Blueberries top many a list of favorite berries - especially in July, when they are ripe and ready for harvest, so it only seems right that we should celebrate them.
The North American Blueberry Council (NABC) has been championing the tasty fruit for decades, and in July 2003, National Blueberry Month became official with a proclamation from the U.S. Department of Agriculture.
Two people are credited with helping the blueberry evolve into what it is today. In the early 1900s, Frederick Coville, a botanist for the USDA, began looking for ways to improve wild blueberries, which are native to North America.
Around the same time, Elizabeth White, the daughter of a cranberry farmer, believed that a crop of blueberries could complement their farm, if only the plants could be domesticated. When White read Coville's "Experiments in Blueberries", she invited him to work with her on the family farm to continue the experiments.
The pair had their first successful field plantings in 1912. In 1916, they sold their first commercial crop. The blueberry craze was born and has been going strong ever since.
Native Americans have long known the versatility of blueberries, using the wild berries for food, medicine, and dyes.. As blueberries became more available, others followed suit and marveled at this multifaceted fruit. Blueberries are high in antioxidants, low in calories, and a good source of vitamin C, making them one of the healthiest - and yummiest - foods. Their rich color works well in dyes, paints, and cosmetics. Dried blueberries add beauty to any decorative arrangement, and blueberry bushes enhance a landscaped yard.
Blueberries are one of the few native fruits of North America Lowbush berries a/k/a wild blueberries do well in colder regions of the country. Their bushes can grow up to about knee-height, and they spread. The lowbush berries are small and sweet. Highbush berries like warm climates.
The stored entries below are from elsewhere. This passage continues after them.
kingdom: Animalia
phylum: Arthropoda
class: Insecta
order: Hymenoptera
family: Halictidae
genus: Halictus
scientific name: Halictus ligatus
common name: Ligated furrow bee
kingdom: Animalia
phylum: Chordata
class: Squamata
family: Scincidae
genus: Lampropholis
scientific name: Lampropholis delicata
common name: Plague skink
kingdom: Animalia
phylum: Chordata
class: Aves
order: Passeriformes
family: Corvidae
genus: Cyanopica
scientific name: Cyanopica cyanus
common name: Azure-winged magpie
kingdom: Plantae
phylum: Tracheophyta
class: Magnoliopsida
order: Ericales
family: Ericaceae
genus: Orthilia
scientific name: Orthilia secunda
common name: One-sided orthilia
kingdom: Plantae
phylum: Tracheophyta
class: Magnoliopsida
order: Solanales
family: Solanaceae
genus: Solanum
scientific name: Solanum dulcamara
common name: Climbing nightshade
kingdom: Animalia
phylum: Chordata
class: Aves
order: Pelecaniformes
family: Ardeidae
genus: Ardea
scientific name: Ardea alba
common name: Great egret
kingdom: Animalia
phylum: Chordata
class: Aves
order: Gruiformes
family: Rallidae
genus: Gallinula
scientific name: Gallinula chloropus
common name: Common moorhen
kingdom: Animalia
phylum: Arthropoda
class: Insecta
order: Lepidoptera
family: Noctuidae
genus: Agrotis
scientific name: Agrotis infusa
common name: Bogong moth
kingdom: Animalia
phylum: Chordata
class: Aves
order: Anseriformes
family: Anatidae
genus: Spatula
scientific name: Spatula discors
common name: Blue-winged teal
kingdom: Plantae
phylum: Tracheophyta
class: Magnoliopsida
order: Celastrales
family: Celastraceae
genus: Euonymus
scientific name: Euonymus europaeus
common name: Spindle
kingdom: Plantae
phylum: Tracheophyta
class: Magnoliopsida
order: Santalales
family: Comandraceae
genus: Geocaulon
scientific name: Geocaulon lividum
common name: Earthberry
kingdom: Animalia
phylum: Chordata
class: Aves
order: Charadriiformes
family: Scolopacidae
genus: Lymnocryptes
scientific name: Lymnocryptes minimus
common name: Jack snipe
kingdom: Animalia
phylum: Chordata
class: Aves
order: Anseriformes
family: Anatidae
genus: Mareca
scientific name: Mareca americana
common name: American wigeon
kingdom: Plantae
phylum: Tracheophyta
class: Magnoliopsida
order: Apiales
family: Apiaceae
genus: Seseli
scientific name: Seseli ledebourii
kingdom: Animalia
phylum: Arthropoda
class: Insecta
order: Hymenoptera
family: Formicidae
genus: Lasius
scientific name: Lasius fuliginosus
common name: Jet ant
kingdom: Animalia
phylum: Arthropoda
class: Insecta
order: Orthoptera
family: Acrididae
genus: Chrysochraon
The bushes are tall (6-12 feet) and produce a bountiful crop of larger, less sweet berries.
Eat! Blueberries are delicious to eat alone or in a dish. My favorite way to eat them is right off the bush on a warm day in peak season. If that's not an option, grab some at a farmer's market or at the grocer. Eat them plain or add them to just about anything - smoothies, desserts, jams, baked goods, sauces, or toss a handful into a salad. They really are one of the easiest foods to use in just about anything. Try one of the recipes from the U.S. Highbush Blueberry Council.
Learn! With so many ways to use them, blueberries get around a lot. Find something you're interested in that can utilize blueberries and give it a try - a new recipe; grow your own bush; make dye (careful, they stain!), candles, beauty products... Learn the properties of the blueberry and how they can work for you.
Enjoy! Blueberries are available year round, so don't think of them as just a summer fruit. They will be pricier in the off months, but freeze well enough that you can stock up in season and save some for later. Packaged frozen blueberries are always an option. However you use them, life is always better with blueberries!